Collected data entries
* * *
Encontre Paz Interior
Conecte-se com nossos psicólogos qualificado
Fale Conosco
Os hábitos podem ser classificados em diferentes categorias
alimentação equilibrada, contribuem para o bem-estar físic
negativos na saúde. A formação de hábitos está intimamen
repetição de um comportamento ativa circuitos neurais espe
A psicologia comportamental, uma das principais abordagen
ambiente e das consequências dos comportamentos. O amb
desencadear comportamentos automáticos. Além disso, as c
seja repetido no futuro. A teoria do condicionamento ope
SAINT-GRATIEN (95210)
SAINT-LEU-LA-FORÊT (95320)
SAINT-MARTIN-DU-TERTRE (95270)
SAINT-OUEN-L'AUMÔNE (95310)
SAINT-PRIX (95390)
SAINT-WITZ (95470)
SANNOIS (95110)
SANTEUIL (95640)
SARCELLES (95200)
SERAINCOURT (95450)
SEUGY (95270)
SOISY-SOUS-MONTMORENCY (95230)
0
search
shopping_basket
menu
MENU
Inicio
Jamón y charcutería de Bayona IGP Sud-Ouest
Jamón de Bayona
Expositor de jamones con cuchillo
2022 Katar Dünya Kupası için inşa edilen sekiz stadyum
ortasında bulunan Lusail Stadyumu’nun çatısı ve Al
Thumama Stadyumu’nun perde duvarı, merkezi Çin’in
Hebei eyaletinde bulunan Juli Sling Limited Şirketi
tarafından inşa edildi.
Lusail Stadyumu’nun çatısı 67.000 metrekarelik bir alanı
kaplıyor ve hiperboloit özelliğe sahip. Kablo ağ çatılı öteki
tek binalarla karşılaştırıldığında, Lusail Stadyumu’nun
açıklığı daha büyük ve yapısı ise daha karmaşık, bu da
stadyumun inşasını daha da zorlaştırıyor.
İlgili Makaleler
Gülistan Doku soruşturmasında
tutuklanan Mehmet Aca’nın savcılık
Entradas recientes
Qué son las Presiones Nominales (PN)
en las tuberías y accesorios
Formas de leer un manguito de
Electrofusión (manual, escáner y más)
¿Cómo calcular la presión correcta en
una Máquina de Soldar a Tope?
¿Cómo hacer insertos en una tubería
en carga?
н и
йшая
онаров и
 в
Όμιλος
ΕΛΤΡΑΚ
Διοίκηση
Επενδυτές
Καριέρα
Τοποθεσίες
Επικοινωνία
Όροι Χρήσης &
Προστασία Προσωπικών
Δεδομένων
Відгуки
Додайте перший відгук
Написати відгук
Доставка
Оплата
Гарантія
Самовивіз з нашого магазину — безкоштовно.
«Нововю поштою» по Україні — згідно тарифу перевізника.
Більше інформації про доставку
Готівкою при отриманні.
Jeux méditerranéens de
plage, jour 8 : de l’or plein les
* * *
(WHAT TO DO) The job here is to find each line above with the word "Jamón" and copy it.

(YOUR SOLUTION)
Jamón y charcutería de Bayona IGP Sud-Ouest
Jamón de Bayona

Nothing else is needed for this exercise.